◆ Supplied information ◆
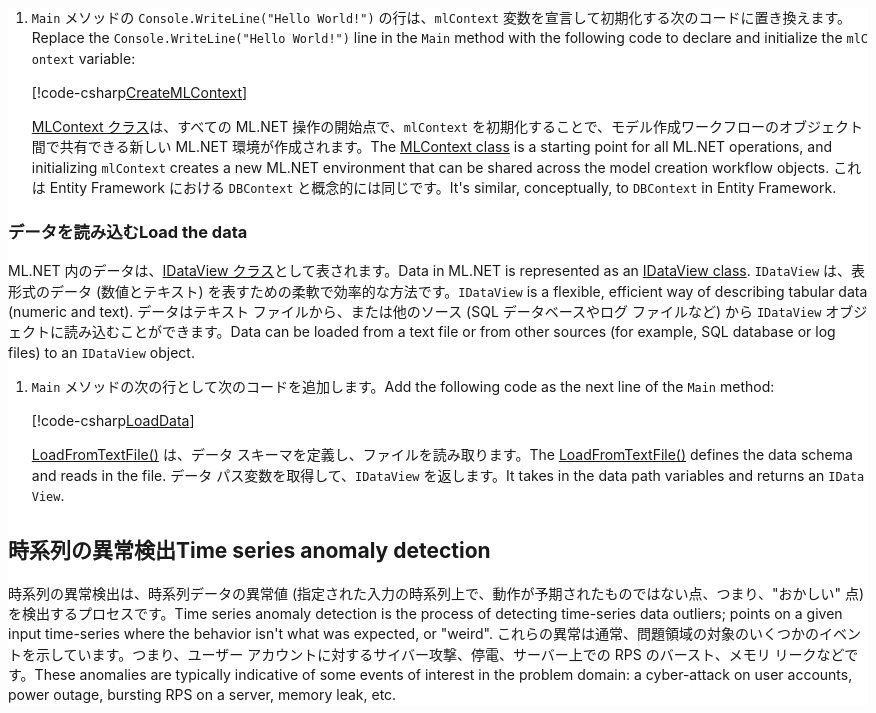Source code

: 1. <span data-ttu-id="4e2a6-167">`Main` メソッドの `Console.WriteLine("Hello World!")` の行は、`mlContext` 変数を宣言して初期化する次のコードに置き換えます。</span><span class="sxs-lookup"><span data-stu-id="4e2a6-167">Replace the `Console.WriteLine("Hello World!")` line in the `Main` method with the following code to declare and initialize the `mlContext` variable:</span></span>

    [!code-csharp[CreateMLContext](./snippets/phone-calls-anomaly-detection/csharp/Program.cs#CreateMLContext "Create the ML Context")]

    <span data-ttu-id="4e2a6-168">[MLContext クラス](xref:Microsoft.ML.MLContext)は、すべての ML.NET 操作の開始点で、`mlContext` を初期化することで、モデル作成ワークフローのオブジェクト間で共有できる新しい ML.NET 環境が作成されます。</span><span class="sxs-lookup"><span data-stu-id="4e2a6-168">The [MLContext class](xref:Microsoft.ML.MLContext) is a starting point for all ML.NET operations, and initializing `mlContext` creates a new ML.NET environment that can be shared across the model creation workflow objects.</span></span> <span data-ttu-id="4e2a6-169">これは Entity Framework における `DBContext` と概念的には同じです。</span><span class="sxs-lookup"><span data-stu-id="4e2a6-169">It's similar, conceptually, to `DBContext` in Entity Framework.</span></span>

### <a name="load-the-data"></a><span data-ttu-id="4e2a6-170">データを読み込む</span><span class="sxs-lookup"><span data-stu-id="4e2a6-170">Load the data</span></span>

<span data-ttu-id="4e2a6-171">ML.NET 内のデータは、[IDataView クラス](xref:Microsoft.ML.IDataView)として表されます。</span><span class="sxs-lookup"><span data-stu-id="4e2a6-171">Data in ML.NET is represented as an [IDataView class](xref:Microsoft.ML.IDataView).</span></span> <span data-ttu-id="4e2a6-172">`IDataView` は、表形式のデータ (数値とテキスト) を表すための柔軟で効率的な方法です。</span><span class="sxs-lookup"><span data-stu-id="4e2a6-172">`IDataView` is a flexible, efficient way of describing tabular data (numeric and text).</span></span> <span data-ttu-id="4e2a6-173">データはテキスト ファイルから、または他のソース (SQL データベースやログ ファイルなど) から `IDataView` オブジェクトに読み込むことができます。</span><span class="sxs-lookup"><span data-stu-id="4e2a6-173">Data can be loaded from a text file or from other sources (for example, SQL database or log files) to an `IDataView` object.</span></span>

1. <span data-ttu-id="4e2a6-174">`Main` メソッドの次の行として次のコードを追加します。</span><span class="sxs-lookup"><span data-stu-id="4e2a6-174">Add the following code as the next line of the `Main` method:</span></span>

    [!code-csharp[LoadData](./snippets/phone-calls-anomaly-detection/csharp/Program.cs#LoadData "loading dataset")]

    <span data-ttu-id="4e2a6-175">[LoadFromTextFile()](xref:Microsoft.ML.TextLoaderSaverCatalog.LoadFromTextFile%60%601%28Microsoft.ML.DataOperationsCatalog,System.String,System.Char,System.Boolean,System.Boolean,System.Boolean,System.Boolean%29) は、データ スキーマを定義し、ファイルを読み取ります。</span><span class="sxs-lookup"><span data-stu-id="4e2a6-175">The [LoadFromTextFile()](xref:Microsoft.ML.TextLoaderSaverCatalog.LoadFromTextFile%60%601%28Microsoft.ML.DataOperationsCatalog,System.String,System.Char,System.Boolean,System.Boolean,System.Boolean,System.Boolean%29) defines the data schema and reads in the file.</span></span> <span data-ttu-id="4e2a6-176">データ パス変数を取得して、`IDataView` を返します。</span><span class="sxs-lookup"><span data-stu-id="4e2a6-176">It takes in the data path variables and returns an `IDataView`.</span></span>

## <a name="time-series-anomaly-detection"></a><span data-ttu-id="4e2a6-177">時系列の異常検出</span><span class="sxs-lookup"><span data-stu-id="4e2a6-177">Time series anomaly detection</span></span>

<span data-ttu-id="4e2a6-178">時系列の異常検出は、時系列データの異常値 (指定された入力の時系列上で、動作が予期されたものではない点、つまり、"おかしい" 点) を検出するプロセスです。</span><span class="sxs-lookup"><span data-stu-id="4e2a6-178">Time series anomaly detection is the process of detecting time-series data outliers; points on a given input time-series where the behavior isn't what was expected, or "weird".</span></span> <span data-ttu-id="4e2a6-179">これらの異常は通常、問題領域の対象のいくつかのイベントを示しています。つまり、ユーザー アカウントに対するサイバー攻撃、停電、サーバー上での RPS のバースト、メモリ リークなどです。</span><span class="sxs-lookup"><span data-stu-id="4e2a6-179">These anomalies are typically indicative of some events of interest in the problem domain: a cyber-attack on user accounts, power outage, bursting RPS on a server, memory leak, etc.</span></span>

◆ Work request ◆
In the listing above, find the line holding "following code as" and the line holding "series anomaly detection</span></span>", then output those two lines and every line between them exactly.

◆ Written solution ◆
1. <span data-ttu-id="4e2a6-174">`Main` メソッドの次の行として次のコードを追加します。</span><span class="sxs-lookup"><span data-stu-id="4e2a6-174">Add the following code as the next line of the `Main` method:</span></span>

    [!code-csharp[LoadData](./snippets/phone-calls-anomaly-detection/csharp/Program.cs#LoadData "loading dataset")]

    <span data-ttu-id="4e2a6-175">[LoadFromTextFile()](xref:Microsoft.ML.TextLoaderSaverCatalog.LoadFromTextFile%60%601%28Microsoft.ML.DataOperationsCatalog,System.String,System.Char,System.Boolean,System.Boolean,System.Boolean,System.Boolean%29) は、データ スキーマを定義し、ファイルを読み取ります。</span><span class="sxs-lookup"><span data-stu-id="4e2a6-175">The [LoadFromTextFile()](xref:Microsoft.ML.TextLoaderSaverCatalog.LoadFromTextFile%60%601%28Microsoft.ML.DataOperationsCatalog,System.String,System.Char,System.Boolean,System.Boolean,System.Boolean,System.Boolean%29) defines the data schema and reads in the file.</span></span> <span data-ttu-id="4e2a6-176">データ パス変数を取得して、`IDataView` を返します。</span><span class="sxs-lookup"><span data-stu-id="4e2a6-176">It takes in the data path variables and returns an `IDataView`.</span></span>

## <a name="time-series-anomaly-detection"></a><span data-ttu-id="4e2a6-177">時系列の異常検出</span><span class="sxs-lookup"><span data-stu-id="4e2a6-177">Time series anomaly detection</span></span>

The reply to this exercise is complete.